Because Jake's DNA is identical to his brother's, he is the only person who can help the government recoup on the investment they've made in his brother's avatar. Only Jake can control this particular avatar body.
So, Jake ships out. He enjoys inhabiting his avatar, particularly because when he does so, he can regain the use of his legs. On his first scientific mission into the Pandora's dense jungles, he gets separated from his group. He is found (and saved) by Neytiri, who is the next spiritual leader of her Na'vi tribe. He is adopted, in a way, by the alien race, gaining their trust.
There are, however, darker forces at work. Humans are only on Pandora because they are in search of a rare substance which is key to solving Earth's energy crisis. And where is the largest deposit of said substance? Lurking underground, directly beneath the Na'vi home place.
As Jake becomes more and more enmeshed in the world of the Na'vi, he begins to doubt his mission on Pandora. He begins to wonder who he is really fighting for.
This movie is a technical wonder. Pandora is a gorgeous, brilliantly-delineated world. Bright colors, majestic vistas, imaginative animals and humanoids, it was truly beautiful to look at. As I mentioned before, hubs and I saw it in 3D. I really did feel that Cameron sprinkled 3D gems throughout, so I didn't leave the theatre feeling as if I'd paid extra and worn those stupid glasses for nothing.
Though the film has an environmental message, I didn't feel as if it was a "message film." It didn't feel too heavy-handed or preachy. Like most Cameron films, this movie is about plot and effects. As usual, Cameron does not disappoint. The movie is 2 1/2 hours, but doesn't feel too long at all. There is plenty of action, plenty to see. You get your money's worth with this one.
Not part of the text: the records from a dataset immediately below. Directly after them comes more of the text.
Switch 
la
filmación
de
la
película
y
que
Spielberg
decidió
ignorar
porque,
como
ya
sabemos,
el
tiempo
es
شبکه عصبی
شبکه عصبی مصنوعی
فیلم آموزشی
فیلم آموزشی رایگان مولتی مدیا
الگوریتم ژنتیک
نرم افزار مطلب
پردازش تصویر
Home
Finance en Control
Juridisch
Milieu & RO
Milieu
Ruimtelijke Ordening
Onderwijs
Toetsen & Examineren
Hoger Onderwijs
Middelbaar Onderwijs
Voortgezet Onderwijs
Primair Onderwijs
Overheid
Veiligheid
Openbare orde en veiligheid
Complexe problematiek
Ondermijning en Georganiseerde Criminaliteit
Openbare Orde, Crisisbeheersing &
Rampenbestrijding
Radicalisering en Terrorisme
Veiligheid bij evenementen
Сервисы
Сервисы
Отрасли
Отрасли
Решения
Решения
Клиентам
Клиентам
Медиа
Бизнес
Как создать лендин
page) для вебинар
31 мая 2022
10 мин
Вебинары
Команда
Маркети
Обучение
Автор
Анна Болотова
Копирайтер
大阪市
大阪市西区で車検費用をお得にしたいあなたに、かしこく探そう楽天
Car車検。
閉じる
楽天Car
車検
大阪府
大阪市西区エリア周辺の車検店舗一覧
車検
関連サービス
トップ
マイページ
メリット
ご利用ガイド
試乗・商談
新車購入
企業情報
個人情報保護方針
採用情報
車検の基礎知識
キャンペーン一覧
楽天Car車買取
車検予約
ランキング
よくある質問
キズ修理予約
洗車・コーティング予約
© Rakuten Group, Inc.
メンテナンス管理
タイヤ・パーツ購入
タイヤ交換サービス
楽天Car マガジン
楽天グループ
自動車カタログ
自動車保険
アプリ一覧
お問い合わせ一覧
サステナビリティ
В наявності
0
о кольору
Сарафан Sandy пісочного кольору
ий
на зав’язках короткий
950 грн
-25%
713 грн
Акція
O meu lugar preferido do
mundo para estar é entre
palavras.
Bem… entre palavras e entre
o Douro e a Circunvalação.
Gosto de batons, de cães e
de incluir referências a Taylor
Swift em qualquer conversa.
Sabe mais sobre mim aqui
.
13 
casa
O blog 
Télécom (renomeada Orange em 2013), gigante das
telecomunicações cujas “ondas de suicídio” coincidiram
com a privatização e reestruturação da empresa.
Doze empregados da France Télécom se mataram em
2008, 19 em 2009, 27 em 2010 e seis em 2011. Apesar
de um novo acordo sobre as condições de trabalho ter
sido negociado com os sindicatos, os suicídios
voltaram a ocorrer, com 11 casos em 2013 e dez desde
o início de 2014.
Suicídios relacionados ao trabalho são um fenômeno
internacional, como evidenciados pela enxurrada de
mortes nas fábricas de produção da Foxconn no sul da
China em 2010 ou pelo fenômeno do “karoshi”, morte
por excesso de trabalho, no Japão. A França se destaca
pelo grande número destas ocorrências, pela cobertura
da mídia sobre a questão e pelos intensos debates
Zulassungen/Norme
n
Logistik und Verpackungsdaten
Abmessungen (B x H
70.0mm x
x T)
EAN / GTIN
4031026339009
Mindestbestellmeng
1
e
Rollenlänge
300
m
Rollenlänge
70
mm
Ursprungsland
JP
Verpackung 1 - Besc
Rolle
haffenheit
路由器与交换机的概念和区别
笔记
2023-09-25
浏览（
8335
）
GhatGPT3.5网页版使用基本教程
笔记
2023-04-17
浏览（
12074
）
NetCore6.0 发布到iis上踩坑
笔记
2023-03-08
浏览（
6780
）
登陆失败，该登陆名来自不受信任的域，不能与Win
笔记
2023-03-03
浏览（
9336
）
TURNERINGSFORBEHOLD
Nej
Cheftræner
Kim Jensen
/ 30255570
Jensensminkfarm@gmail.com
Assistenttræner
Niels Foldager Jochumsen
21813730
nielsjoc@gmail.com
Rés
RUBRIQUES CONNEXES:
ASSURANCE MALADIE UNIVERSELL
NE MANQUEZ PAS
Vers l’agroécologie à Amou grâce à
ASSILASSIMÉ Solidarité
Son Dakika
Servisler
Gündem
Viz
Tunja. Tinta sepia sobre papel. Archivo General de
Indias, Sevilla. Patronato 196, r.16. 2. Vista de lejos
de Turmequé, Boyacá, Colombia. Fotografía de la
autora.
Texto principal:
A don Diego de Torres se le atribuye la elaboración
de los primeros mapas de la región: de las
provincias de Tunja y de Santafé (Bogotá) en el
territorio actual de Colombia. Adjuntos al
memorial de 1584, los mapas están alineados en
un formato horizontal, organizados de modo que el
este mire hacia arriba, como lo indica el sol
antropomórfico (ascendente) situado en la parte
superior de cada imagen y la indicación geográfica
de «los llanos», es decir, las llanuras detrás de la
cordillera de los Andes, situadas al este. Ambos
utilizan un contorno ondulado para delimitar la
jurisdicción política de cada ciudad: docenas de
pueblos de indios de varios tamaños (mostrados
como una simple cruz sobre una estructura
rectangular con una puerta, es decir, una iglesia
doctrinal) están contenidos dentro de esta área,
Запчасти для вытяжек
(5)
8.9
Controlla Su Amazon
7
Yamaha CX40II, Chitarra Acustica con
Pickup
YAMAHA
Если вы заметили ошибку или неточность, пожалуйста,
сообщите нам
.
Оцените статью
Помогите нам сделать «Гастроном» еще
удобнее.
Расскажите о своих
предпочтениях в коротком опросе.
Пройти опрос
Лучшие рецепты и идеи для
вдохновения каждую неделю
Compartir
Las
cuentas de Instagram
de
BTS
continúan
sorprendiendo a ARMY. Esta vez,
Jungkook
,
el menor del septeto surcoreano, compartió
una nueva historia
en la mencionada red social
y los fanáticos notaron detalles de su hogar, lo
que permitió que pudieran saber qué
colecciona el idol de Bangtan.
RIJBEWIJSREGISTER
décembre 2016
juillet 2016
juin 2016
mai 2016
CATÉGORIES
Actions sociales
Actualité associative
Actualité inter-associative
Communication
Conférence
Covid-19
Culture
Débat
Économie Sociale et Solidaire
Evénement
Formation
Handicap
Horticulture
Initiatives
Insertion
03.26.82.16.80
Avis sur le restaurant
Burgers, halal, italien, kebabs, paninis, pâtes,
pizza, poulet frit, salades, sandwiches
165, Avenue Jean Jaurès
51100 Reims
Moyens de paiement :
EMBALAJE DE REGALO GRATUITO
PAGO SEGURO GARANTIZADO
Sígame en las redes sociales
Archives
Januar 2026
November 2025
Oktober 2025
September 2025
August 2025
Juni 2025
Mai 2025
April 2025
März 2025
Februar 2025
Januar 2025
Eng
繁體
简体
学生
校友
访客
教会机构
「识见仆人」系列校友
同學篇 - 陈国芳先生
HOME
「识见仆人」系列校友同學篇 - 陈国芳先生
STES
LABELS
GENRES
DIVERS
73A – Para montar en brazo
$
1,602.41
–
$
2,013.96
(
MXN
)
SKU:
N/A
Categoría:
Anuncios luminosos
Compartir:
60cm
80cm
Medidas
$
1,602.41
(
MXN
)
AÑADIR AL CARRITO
In the end, the movie is about identity. The word "avatar" is loaded - an alternate identity controlled by a user, a continuing version of the same entity, an incarnation of a Hindu deity, etc. Jake is a twin, so there are already some identity issues there. Twins grow up with more of a need to establish themselves as an individual than most people. And then Jake, who is a Marine, has to let go of that identity when he is injured. Later, he is summarily inserted into the Pandora mission as a substitute for his brother. Then, he establishes the identity of his avatar. As the film progresses, Jake begins to wonder who he really is. Though there are a lot of bells and whistles - effects, aliens, battles - the true story of the movie is Jake's discovery of self.
The only shortcoming in the movie, I felt, was a lack of character development on the "villain" side. Cameron is not known for creating films with complex characters. It's pretty much good vs. evil, cut and dried. I thought this film would have benefited from a touch more development on WHY the alien substance was so vital to the humans, what was at stake for them (besides just money). Ultimately, that would have made the entire film more complex. (As I mentioned before, though, Cameron is not known for doing this. His films are plot and effects masterpieces, not character studies.)
Regardless, that's a fairly small gripe, considering how much I enjoyed the movie. Do not miss this. Get to the theatre and see it in 3D. It's one of those movies that deserves the big-screen treatment.